▶ _Problem details_
Return all of the data below verbatim and exclude every picture.

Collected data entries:
· · ·
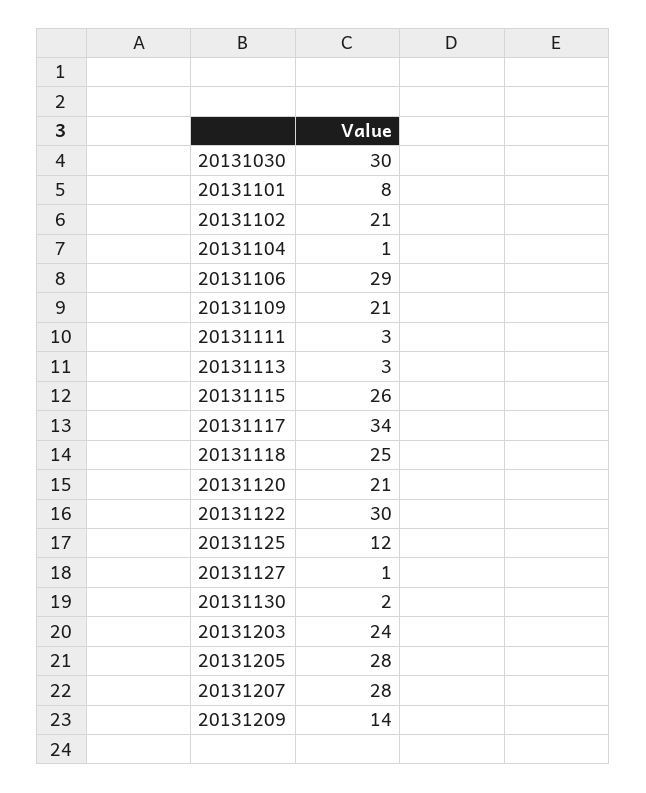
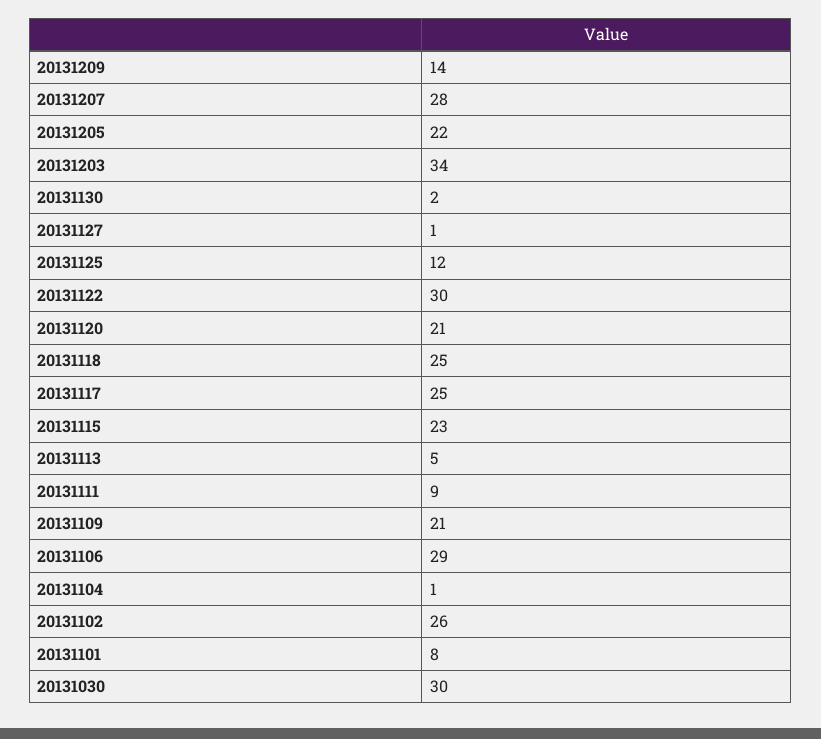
20131102: 21 -> 26
20131111: 3 -> 9
20131113: 3 -> 5
20131115: 26 -> 23
20131117: 34 -> 25
20131203: 24 -> 34
20131205: 28 -> 22

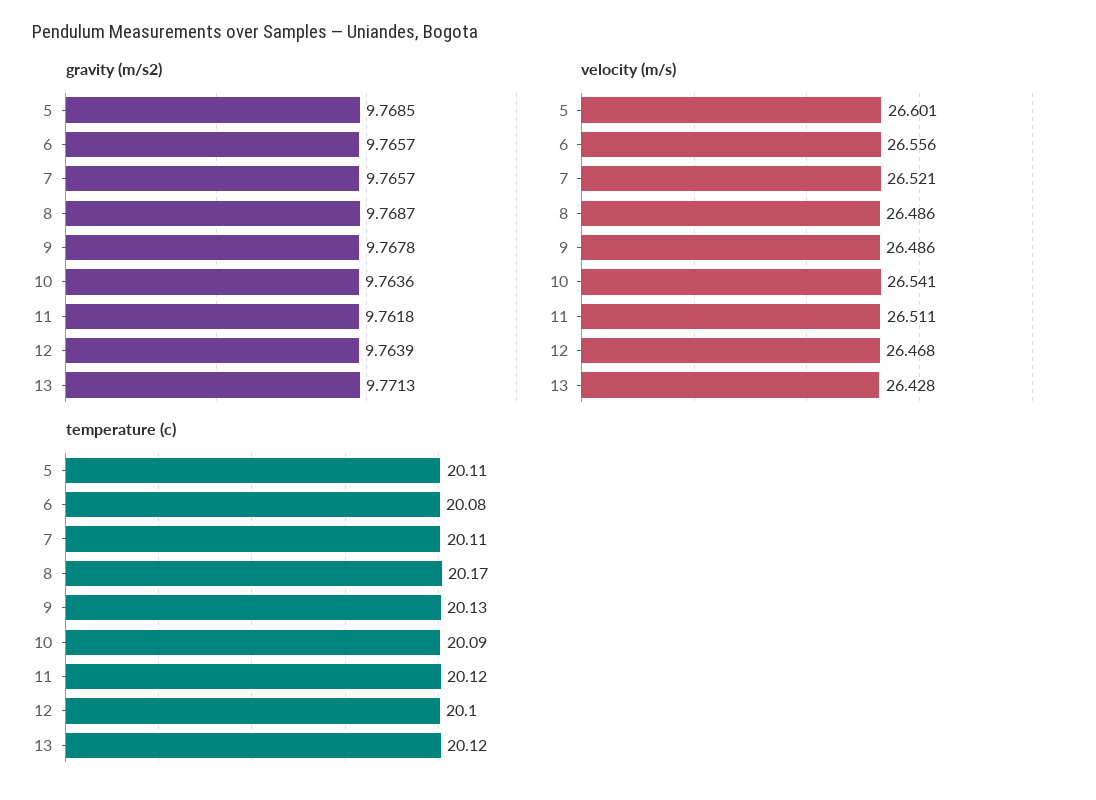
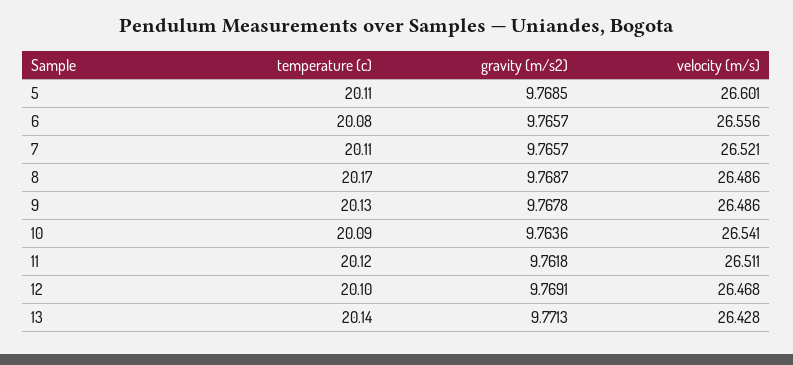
gravity (m/s2), 12: 9.7639 -> 9.7691
temperature (c), 13: 20.12 -> 20.14

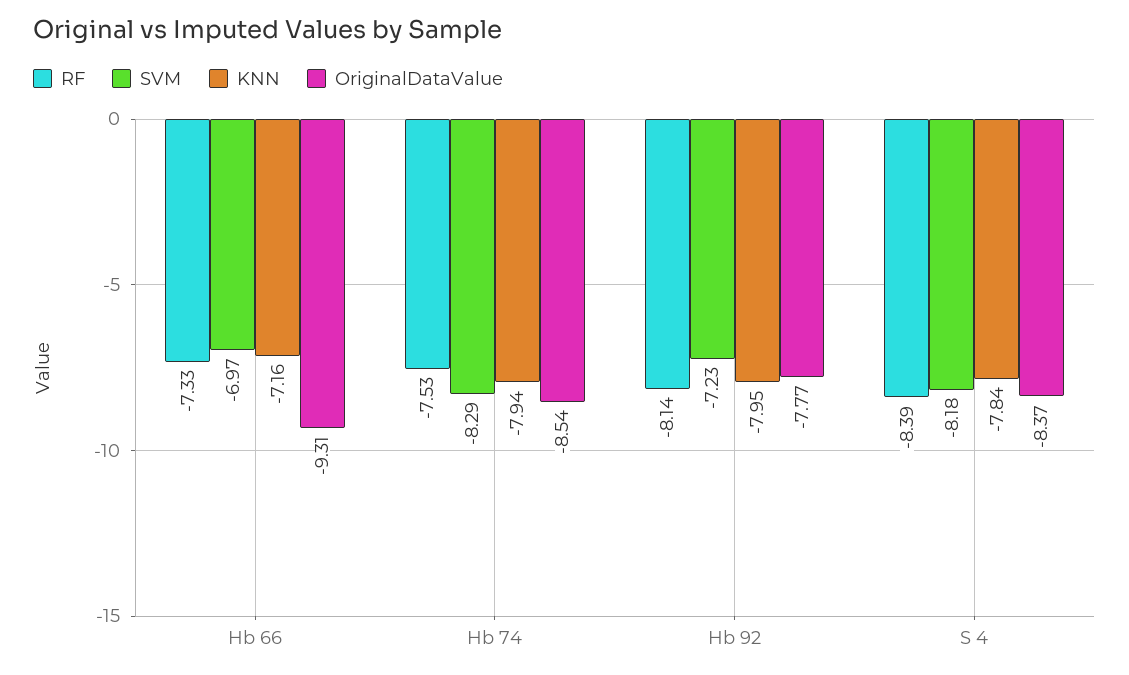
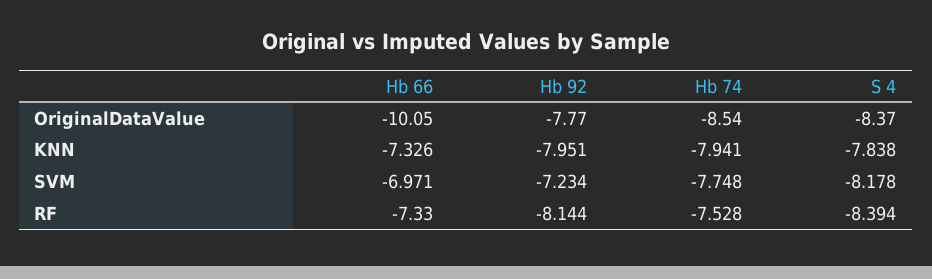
KNN, Hb 66: -7.16 -> -7.326
OriginalDataValue, Hb 66: -9.31 -> -10.05
SVM, Hb 74: -8.29 -> -7.748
· · ·
▶ _Answer to this exercise_
20131102: 21 -> 26
20131111: 3 -> 9
20131113: 3 -> 5
20131115: 26 -> 23
20131117: 34 -> 25
20131203: 24 -> 34
20131205: 28 -> 22

gravity (m/s2), 12: 9.7639 -> 9.7691
temperature (c), 13: 20.12 -> 20.14

KNN, Hb 66: -7.16 -> -7.326
OriginalDataValue, Hb 66: -9.31 -> -10.05
SVM, Hb 74: -8.29 -> -7.748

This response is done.